**Task to complete:** Can you reproduce the whole listing below, line for line, with no changes?

——————

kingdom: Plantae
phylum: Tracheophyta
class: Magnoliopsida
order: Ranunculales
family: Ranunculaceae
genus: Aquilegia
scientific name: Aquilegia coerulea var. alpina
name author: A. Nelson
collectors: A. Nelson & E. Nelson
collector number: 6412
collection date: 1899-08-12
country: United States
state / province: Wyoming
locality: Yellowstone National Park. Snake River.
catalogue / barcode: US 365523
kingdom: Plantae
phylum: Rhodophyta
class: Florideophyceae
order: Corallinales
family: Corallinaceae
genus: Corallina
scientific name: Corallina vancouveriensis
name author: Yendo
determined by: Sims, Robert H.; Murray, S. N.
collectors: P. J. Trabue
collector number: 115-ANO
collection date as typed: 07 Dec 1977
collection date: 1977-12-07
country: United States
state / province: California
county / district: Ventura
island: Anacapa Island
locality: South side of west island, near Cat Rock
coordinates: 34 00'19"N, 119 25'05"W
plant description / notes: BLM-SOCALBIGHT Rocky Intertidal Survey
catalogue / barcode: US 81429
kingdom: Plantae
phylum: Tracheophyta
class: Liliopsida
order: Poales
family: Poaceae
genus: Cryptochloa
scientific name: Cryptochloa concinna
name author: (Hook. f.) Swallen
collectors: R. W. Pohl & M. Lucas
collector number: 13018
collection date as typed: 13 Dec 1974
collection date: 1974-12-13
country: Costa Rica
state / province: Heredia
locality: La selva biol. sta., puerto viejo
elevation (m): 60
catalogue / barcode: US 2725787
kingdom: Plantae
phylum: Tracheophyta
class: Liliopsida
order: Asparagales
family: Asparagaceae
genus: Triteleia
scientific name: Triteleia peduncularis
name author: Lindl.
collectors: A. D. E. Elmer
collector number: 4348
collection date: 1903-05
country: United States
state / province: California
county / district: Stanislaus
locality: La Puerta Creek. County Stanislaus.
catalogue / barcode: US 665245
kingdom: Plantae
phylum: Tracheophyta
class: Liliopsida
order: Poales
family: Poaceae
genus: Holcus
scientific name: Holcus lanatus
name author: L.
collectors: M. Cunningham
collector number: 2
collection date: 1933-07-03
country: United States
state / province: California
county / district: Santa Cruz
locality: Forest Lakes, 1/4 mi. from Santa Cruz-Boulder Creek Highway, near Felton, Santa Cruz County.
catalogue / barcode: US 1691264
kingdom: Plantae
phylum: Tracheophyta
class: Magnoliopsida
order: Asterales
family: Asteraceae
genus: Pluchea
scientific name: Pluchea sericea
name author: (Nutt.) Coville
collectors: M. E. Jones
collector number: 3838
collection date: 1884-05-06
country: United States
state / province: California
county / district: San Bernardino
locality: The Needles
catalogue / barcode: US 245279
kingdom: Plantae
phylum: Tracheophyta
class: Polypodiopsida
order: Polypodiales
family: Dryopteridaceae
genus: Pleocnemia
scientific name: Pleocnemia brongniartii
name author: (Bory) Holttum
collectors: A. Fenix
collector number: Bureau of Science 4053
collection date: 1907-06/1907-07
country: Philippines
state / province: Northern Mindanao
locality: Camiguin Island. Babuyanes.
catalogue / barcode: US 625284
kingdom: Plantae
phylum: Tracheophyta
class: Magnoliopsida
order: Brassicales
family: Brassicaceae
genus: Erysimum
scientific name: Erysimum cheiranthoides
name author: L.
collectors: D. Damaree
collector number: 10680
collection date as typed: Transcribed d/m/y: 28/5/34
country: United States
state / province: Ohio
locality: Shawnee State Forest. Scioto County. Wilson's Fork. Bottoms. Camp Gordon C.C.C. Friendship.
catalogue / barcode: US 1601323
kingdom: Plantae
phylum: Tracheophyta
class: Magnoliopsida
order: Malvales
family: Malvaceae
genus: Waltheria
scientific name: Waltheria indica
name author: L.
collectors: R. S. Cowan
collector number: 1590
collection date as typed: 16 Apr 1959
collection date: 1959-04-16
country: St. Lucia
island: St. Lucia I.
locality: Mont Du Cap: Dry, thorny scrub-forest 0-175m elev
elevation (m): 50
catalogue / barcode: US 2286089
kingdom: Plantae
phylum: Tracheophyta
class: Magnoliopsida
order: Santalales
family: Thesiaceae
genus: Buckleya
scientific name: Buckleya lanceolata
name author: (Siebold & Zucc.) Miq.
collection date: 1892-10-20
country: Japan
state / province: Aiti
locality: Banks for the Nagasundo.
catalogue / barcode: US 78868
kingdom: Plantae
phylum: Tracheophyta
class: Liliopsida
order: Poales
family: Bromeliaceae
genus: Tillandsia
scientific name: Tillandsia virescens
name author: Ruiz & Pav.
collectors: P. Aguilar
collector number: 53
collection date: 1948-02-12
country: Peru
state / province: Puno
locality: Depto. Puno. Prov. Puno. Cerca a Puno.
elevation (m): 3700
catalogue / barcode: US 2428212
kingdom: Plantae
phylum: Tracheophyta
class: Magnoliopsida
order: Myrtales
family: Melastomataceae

——————

**Complete response:**
kingdom: Plantae
phylum: Tracheophyta
class: Magnoliopsida
order: Ranunculales
family: Ranunculaceae
genus: Aquilegia
scientific name: Aquilegia coerulea var. alpina
name author: A. Nelson
collectors: A. Nelson & E. Nelson
collector number: 6412
collection date: 1899-08-12
country: United States
state / province: Wyoming
locality: Yellowstone National Park. Snake River.
catalogue / barcode: US 365523
kingdom: Plantae
phylum: Rhodophyta
class: Florideophyceae
order: Corallinales
family: Corallinaceae
genus: Corallina
scientific name: Corallina vancouveriensis
name author: Yendo
determined by: Sims, Robert H.; Murray, S. N.
collectors: P. J. Trabue
collector number: 115-ANO
collection date as typed: 07 Dec 1977
collection date: 1977-12-07
country: United States
state / province: California
county / district: Ventura
island: Anacapa Island
locality: South side of west island, near Cat Rock
coordinates: 34 00'19"N, 119 25'05"W
plant description / notes: BLM-SOCALBIGHT Rocky Intertidal Survey
catalogue / barcode: US 81429
kingdom: Plantae
phylum: Tracheophyta
class: Liliopsida
order: Poales
family: Poaceae
genus: Cryptochloa
scientific name: Cryptochloa concinna
name author: (Hook. f.) Swallen
collectors: R. W. Pohl & M. Lucas
collector number: 13018
collection date as typed: 13 Dec 1974
collection date: 1974-12-13
country: Costa Rica
state / province: Heredia
locality: La selva biol. sta., puerto viejo
elevation (m): 60
catalogue / barcode: US 2725787
kingdom: Plantae
phylum: Tracheophyta
class: Liliopsida
order: Asparagales
family: Asparagaceae
genus: Triteleia
scientific name: Triteleia peduncularis
name author: Lindl.
collectors: A. D. E. Elmer
collector number: 4348
collection date: 1903-05
country: United States
state / province: California
county / district: Stanislaus
locality: La Puerta Creek. County Stanislaus.
catalogue / barcode: US 665245
kingdom: Plantae
phylum: Tracheophyta
class: Liliopsida
order: Poales
family: Poaceae
genus: Holcus
scientific name: Holcus lanatus
name author: L.
collectors: M. Cunningham
collector number: 2
collection date: 1933-07-03
country: United States
state / province: California
county / district: Santa Cruz
locality: Forest Lakes, 1/4 mi. from Santa Cruz-Boulder Creek Highway, near Felton, Santa Cruz County.
catalogue / barcode: US 1691264
kingdom: Plantae
phylum: Tracheophyta
class: Magnoliopsida
order: Asterales
family: Asteraceae
genus: Pluchea
scientific name: Pluchea sericea
name author: (Nutt.) Coville
collectors: M. E. Jones
collector number: 3838
collection date: 1884-05-06
country: United States
state / province: California
county / district: San Bernardino
locality: The Needles
catalogue / barcode: US 245279
kingdom: Plantae
phylum: Tracheophyta
class: Polypodiopsida
order: Polypodiales
family: Dryopteridaceae
genus: Pleocnemia
scientific name: Pleocnemia brongniartii
name author: (Bory) Holttum
collectors: A. Fenix
collector number: Bureau of Science 4053
collection date: 1907-06/1907-07
country: Philippines
state / province: Northern Mindanao
locality: Camiguin Island. Babuyanes.
catalogue / barcode: US 625284
kingdom: Plantae
phylum: Tracheophyta
class: Magnoliopsida
order: Brassicales
family: Brassicaceae
genus: Erysimum
scientific name: Erysimum cheiranthoides
name author: L.
collectors: D. Damaree
collector number: 10680
collection date as typed: Transcribed d/m/y: 28/5/34
country: United States
state / province: Ohio
locality: Shawnee State Forest. Scioto County. Wilson's Fork. Bottoms. Camp Gordon C.C.C. Friendship.
catalogue / barcode: US 1601323
kingdom: Plantae
phylum: Tracheophyta
class: Magnoliopsida
order: Malvales
family: Malvaceae
genus: Waltheria
scientific name: Waltheria indica
name author: L.
collectors: R. S. Cowan
collector number: 1590
collection date as typed: 16 Apr 1959
collection date: 1959-04-16
country: St. Lucia
island: St. Lucia I.
locality: Mont Du Cap: Dry, thorny scrub-forest 0-175m elev
elevation (m): 50
catalogue / barcode: US 2286089
kingdom: Plantae
phylum: Tracheophyta
class: Magnoliopsida
order: Santalales
family: Thesiaceae
genus: Buckleya
scientific name: Buckleya lanceolata
name author: (Siebold & Zucc.) Miq.
collection date: 1892-10-20
country: Japan
state / province: Aiti
locality: Banks for the Nagasundo.
catalogue / barcode: US 78868
kingdom: Plantae
phylum: Tracheophyta
class: Liliopsida
order: Poales
family: Bromeliaceae
genus: Tillandsia
scientific name: Tillandsia virescens
name author: Ruiz & Pav.
collectors: P. Aguilar
collector number: 53
collection date: 1948-02-12
country: Peru
state / province: Puno
locality: Depto. Puno. Prov. Puno. Cerca a Puno.
elevation (m): 3700
catalogue / barcode: US 2428212
kingdom: Plantae
phylum: Tracheophyta
class: Magnoliopsida
order: Myrtales
family: Melastomataceae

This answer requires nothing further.